Deneya seemed almost amused. Almost. There was a time she would’ve been. But Eira had lost that love from her former mentor and that reminder was more painful, even still, than she wanted it to be.

“I taught you all you know.” Before Eira could object, Deneya began walking. “Let’s see if you put it to good use.”

Deneya led them through the torchlit hall. One door was the same as any other. The only deviations to the endless, smooth stone were the patched cracks, the still drying mortar bulging and lumpy. The runes of strength were drawn over them and pulsed faintly with magic, bleeding into the surrounding stone. Her senses must still be heightened after finding Olivin to sense the magic without trying.

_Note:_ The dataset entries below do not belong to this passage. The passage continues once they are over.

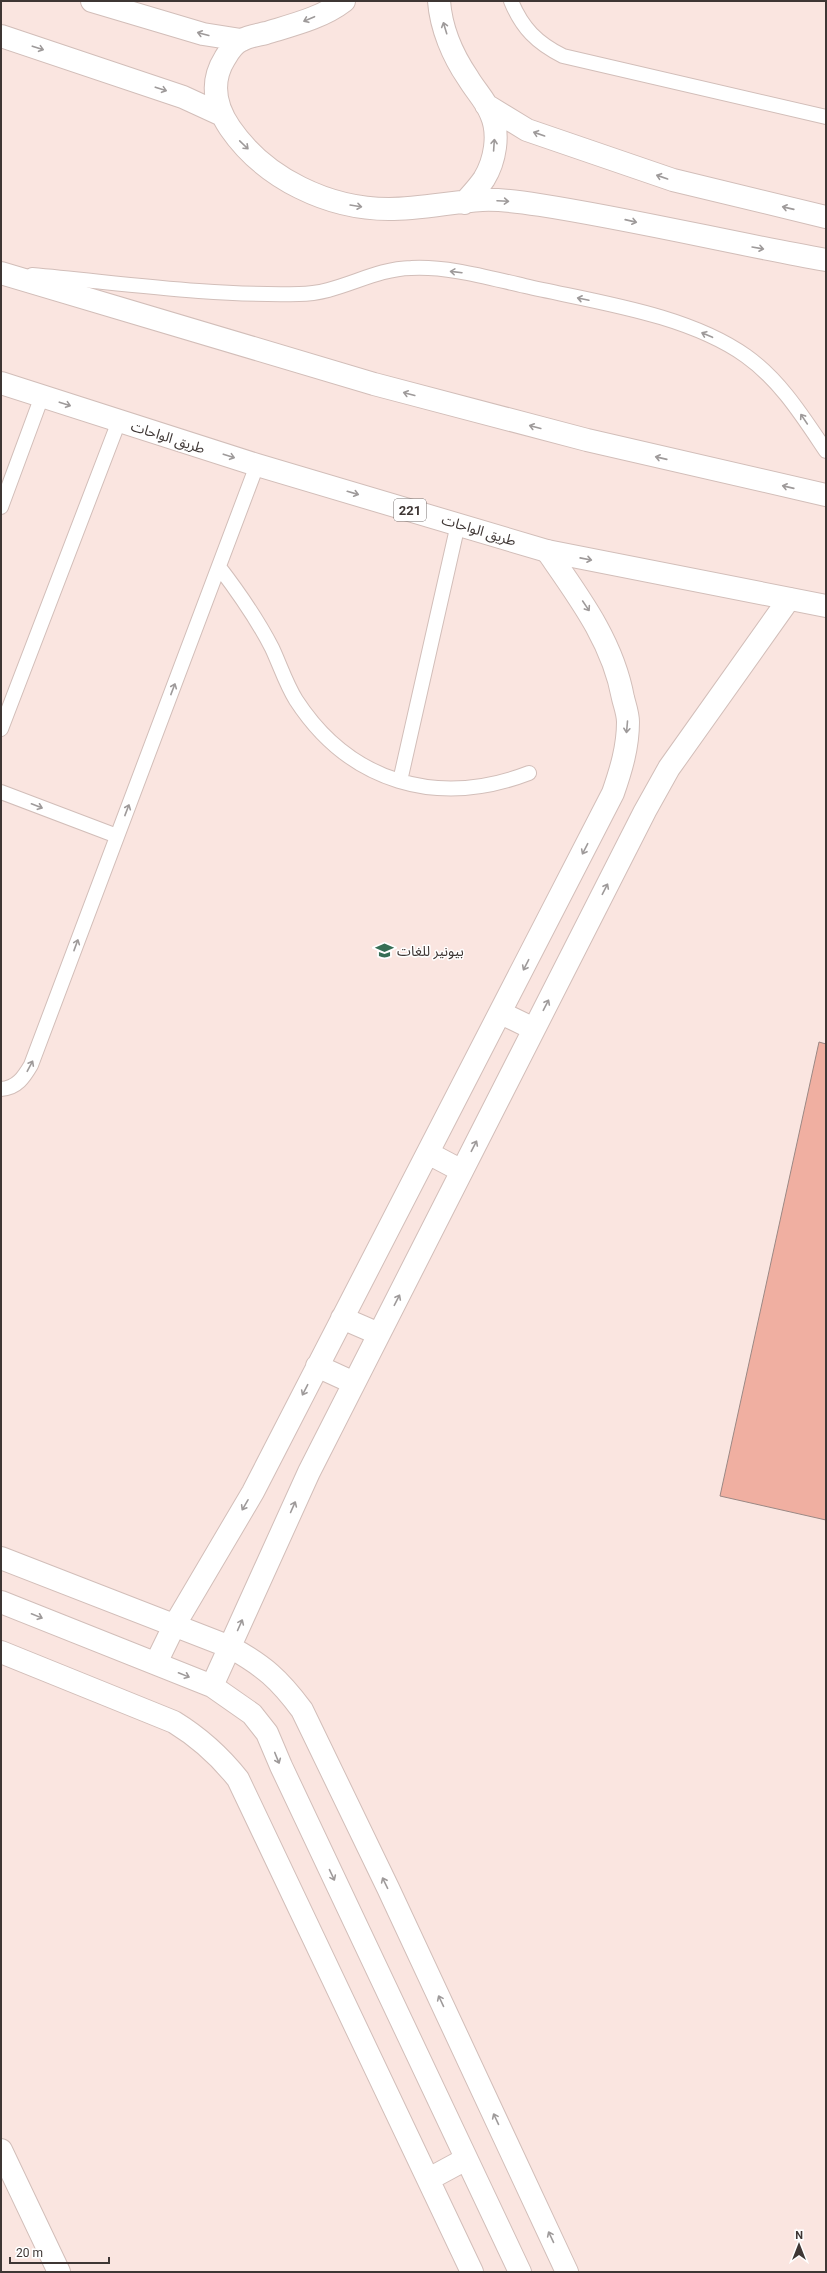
<svg xmlns="http://www.w3.org/2000/svg" width="827" height="2273" font-family="Roboto,'Noto Sans Arabic',sans-serif">
	<style>
		.building { fill: #f0afa1; stroke: #9b8884 }
		.lines { fill: none; stroke-linecap: round; stroke-linejoin: round }
		.lane-casing { stroke: #d2beb9; stroke-width: 16 }
		.street-casing { stroke: #d2beb9; stroke-width: 24 }
		.secondary-casing { stroke: #d2beb9; stroke-width: 24 }
		.highway-casing { stroke: #d2beb9; stroke-width: 24 }
		.lane { stroke: #fff; stroke-width: 14 }
		.street { stroke: #fff; stroke-width: 22 }
		.secondary { stroke: #fff; stroke-width: 22 }
		.highway { stroke: #fff; stroke-width: 22 }
		.oneway { stroke: #9e9a9a }
		.labels { text-anchor: middle; stroke-width: 3; stroke-linejoin: round; paint-order: stroke }
		.shield { fill: #fff; stroke: #787271; stroke-width: 1 }
		.shield-label { font-size: 13px; font-weight: bold; fill: #3e3634 }
		.street-label { font-size: 14px; fill: #3e3634; stroke: #fff }
		.poi-label { font-size: 14px; fill: #3e3634; stroke: #fff; text-anchor: start }
	</style>
	<rect width="100%" height="100%" fill="#fae5e0"/>
	<!-- building -->
	<path class="building" d="M819,1042L826,1044V1520L720,1496Z"/>
	<g class="lines">
		<defs>
			<path id="lane" d="M511,1C522,28 537,43 563,56L826,117
				M32,275C121,283 210,296 299,294C339,294 371,269 411,268C449,266 489,278 525,286C595,302 687,314 746,356C780,380 803,417 826,451
				M1,507L42,396
				M219,567C239,593 257,619 272,648C280,665 286,684 296,700C350,783 438,808 529,773
				M1,729L119,421
				M400,781L458,524
				M1,792L117,836
				M1,1089C17,1088 24,1077 31,1065L257,465"/>
			<path id="street" d="M501,1013L534,1029
				M428,1153L462,1171
				M342,1318L379,1334
				M317,1366L354,1383
				M1,1558L230,1647C264,1666 279,1679 302,1710L388,1888L567,2272
				M1,1602L212,1686L252,1714L267,1733L281,1766L520,2272
				M1,1652L174,1722C200,1738 219,1755 238,1779L472,2272
				M156,1663L174,1626L253,1492L613,793C621,770 628,747 628,722C628,714 625,706 623,698C613,642 579,597 547,551
				M212,1686L309,1472L645,811L669,768L789,599
				M1,2150L59,2272
				M429,2179L466,2159"/>
			<path id="secondary" d="M92,1L203,34L241,40
				M344,1C322,18 292,25 266,33C258,35 249,36 242,40C234,43 229,51 225,58C210,82 215,106 230,128C265,179 329,209 389,209C420,209 451,202 482,200C501,199 521,202 540,205C636,220 731,243 826,260
				M439,1C441,28 453,56 468,78C475,90 486,101 491,114C500,134 495,161 484,179C478,188 471,195 464,203
				M1,36L183,97L220,114
				M486,105L527,130L673,180L826,217"/>
			<path id="highway" d="M1,273L374,384L587,440L826,495
				M1,383L257,465L547,551L826,606"/>
		</defs>
		<!-- lane casing -->
		<use href="#lane" class="lane-casing"/>
		<!-- street casing -->
		<use href="#street" class="street-casing"/>
		<!-- secondary casing -->
		<use href="#secondary" class="secondary-casing"/>
		<!-- highway casing -->
		<use href="#highway" class="highway-casing"/>
		<!-- lane -->
		<use href="#lane" class="lane"/>
		<!-- street -->
		<use href="#street" class="street"/>
		<!-- secondary -->
		<use href="#secondary" class="secondary"/>
		<!-- highway -->
		<use href="#highway" class="highway"/>
	</g>
	<!-- one-way arrows -->
	<defs><path id="oneway-shaft" d="M-6 0H5M1.5-3L5.5 0L1.5 3" fill="none" stroke-width="1.6" stroke-linecap="round" stroke-linejoin="round"/></defs>
	<g class="oneway">
		<use href="#oneway-shaft" transform="translate(309 19) rotate(157)"/>
		<use href="#oneway-shaft" transform="translate(445 28) rotate(-107)"/>
		<use href="#oneway-shaft" transform="translate(203 34) rotate(-165)"/>
		<use href="#oneway-shaft" transform="translate(38 48) rotate(18)"/>
		<use href="#oneway-shaft" transform="translate(161 89) rotate(18)"/>
		<use href="#oneway-shaft" transform="translate(539 134) rotate(-161)"/>
		<use href="#oneway-shaft" transform="translate(244 145) rotate(44)"/>
		<use href="#oneway-shaft" transform="translate(494 145) rotate(-86)"/>
		<use href="#oneway-shaft" transform="translate(662 177) rotate(-161)"/>
		<use href="#oneway-shaft" transform="translate(503 201) rotate(3)"/>
		<use href="#oneway-shaft" transform="translate(356 206) rotate(9)"/>
		<use href="#oneway-shaft" transform="translate(788 208) rotate(-167)"/>
		<use href="#oneway-shaft" transform="translate(631 221) rotate(13)"/>
		<use href="#oneway-shaft" transform="translate(758 248) rotate(10)"/>
		<use href="#oneway-shaft" transform="translate(456 272) rotate(-173)"/>
		<use href="#oneway-shaft" transform="translate(583 299) rotate(-168)"/>
		<use href="#oneway-shaft" transform="translate(707 335) rotate(-157)"/>
		<use href="#oneway-shaft" transform="translate(409 394) rotate(-165)"/>
		<use href="#oneway-shaft" transform="translate(65 404) rotate(18)"/>
		<use href="#oneway-shaft" transform="translate(804 419) rotate(-124)"/>
		<use href="#oneway-shaft" transform="translate(535 427) rotate(-165)"/>
		<use href="#oneway-shaft" transform="translate(229 456) rotate(18)"/>
		<use href="#oneway-shaft" transform="translate(661 458) rotate(-167)"/>
		<use href="#oneway-shaft" transform="translate(788 487) rotate(-167)"/>
		<use href="#oneway-shaft" transform="translate(353 493) rotate(16)"/>
		<use href="#oneway-shaft" transform="translate(586 559) rotate(11)"/>
		<use href="#oneway-shaft" transform="translate(586 606) rotate(56)"/>
		<use href="#oneway-shaft" transform="translate(173 689) rotate(-69)"/>
		<use href="#oneway-shaft" transform="translate(627 727) rotate(95)"/>
		<use href="#oneway-shaft" transform="translate(37 806) rotate(21)"/>
		<use href="#oneway-shaft" transform="translate(127 810) rotate(-69)"/>
		<use href="#oneway-shaft" transform="translate(585 849) rotate(117)"/>
		<use href="#oneway-shaft" transform="translate(605 889) rotate(-63)"/>
		<use href="#oneway-shaft" transform="translate(76 945) rotate(-70)"/>
		<use href="#oneway-shaft" transform="translate(526 965) rotate(117)"/>
		<use href="#oneway-shaft" transform="translate(546 1005) rotate(-63)"/>
		<use href="#oneway-shaft" transform="translate(30 1066) rotate(-62)"/>
		<use href="#oneway-shaft" transform="translate(474 1146) rotate(-63)"/>
		<use href="#oneway-shaft" transform="translate(397 1300) rotate(-63)"/>
		<use href="#oneway-shaft" transform="translate(305 1390) rotate(117)"/>
		<use href="#oneway-shaft" transform="translate(245 1505) rotate(120)"/>
		<use href="#oneway-shaft" transform="translate(293 1507) rotate(-66)"/>
		<use href="#oneway-shaft" transform="translate(37 1616) rotate(22)"/>
		<use href="#oneway-shaft" transform="translate(240 1625) rotate(-66)"/>
		<use href="#oneway-shaft" transform="translate(184 1675) rotate(22)"/>
		<use href="#oneway-shaft" transform="translate(277 1758) rotate(68)"/>
		<use href="#oneway-shaft" transform="translate(332 1875) rotate(65)"/>
		<use href="#oneway-shaft" transform="translate(385 1883) rotate(-116)"/>
		<use href="#oneway-shaft" transform="translate(441 2001) rotate(-115)"/>
		<use href="#oneway-shaft" transform="translate(496 2119) rotate(-115)"/>
		<use href="#oneway-shaft" transform="translate(551 2237) rotate(-115)"/>
	</g>
	<!-- icons -->
	<defs>
		<symbol id="school-bare" viewBox="-9 -9 18 18"><path d="M0-5L7-2L0 1L-7-2ZM-4 1L0 2.5L4 1V4Q0 6-4 4Z" fill="#366e55" stroke="#fff" stroke-width="2.5" paint-order="stroke"/></symbol>
	</defs>
	<g fill-rule="evenodd">
		<use href="#school-bare" x="372" y="938" width="25" height="25"/>
	</g>
	<g class="labels">
		<!-- shield labels -->
		<rect class="shield" x="394" y="499" width="32" height="22" rx="3"/>
		<g class="shield-label">
			<text x="410" y="515">221</text>
		</g>
		<!-- street labels -->
		<g class="street-label">
			<text transform="translate(168 437) rotate(18)" y="5">طريق الواحات</text>
			<text transform="translate(479 530) rotate(17)" y="5">طريق الواحات</text>
		</g>
		<!-- poi labels -->
		<g class="poi-label">
			<text x="397" y="956">بيونير للغات</text>
		</g>
	</g>
	<!-- border -->
	<rect width="827" height="2273" fill="none" stroke="#3e3634" stroke-width="4"/>
	<!-- north arrow -->
	<g transform="translate(799 2245)" stroke="#ffffff" stroke-width="3" paint-order="stroke">
	<path d="M0-3L7 15L0 10L-7 15Z" fill="#3e3634"/>
	<text y="-6" font-size="11" font-weight="bold" text-anchor="middle" fill="#3e3634">N</text>
	</g>
	<!-- scale -->
	<path d="M10 2257v6h99v-6" fill="none" stroke="#3e3634" stroke-width="2"/>
	<text x="16" y="2257" font-size="12" fill="#3e3634" stroke="#ffffff" stroke-width="3" paint-order="stroke">20 m</text>
</svg>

Eira tried to use the patching to keep track of where she was in the coliseum—it seemed to get worse the longer they went. They came to a stop before one of the many closed doors, this one as unassuming as any other, but behind this one was an office where Vi Solaris was waiting.

34

“I’ll be honest, I didn’t expect to see you again so soon,” Vi said to Eira. The princess lounged in the chair, her feet up on the desk that Taavin was leaning against. She exuded effortless power and confidence. Her betrothed did the same. The two were the vision of strength.

“The feeling’s mutual.”

“How have you been since the ball?” The question sounded genuine, which only added another layer of confusion to the image of Vi that Eira was painting in her mind. This was the same woman who had come up with the idea of using her to bait Ferro. But also the same woman who had offered to give her assistance—or anything else she desired—after she’d killed Ferro.

“I’ve been all right.”A gross overstatement. “Yourself?”

“Trying to keep a treaty that could save all our lives—or at least spare us the horrors of war—together with prayers and hair-thin ties while people are trying to rattle the foundations it’s laid upon.” Vi smiled thinly. “So, also all right.”

“Is it that tenuous?”

“The treaty or my mental and emotional state?”

Eira bit back laughter at the retort. “The treaty.”

“Any peace is tenuous,” Taavin answered, somewhat dejectedly. “Especially one built on so much history.” And not all good history, as Eira had learned.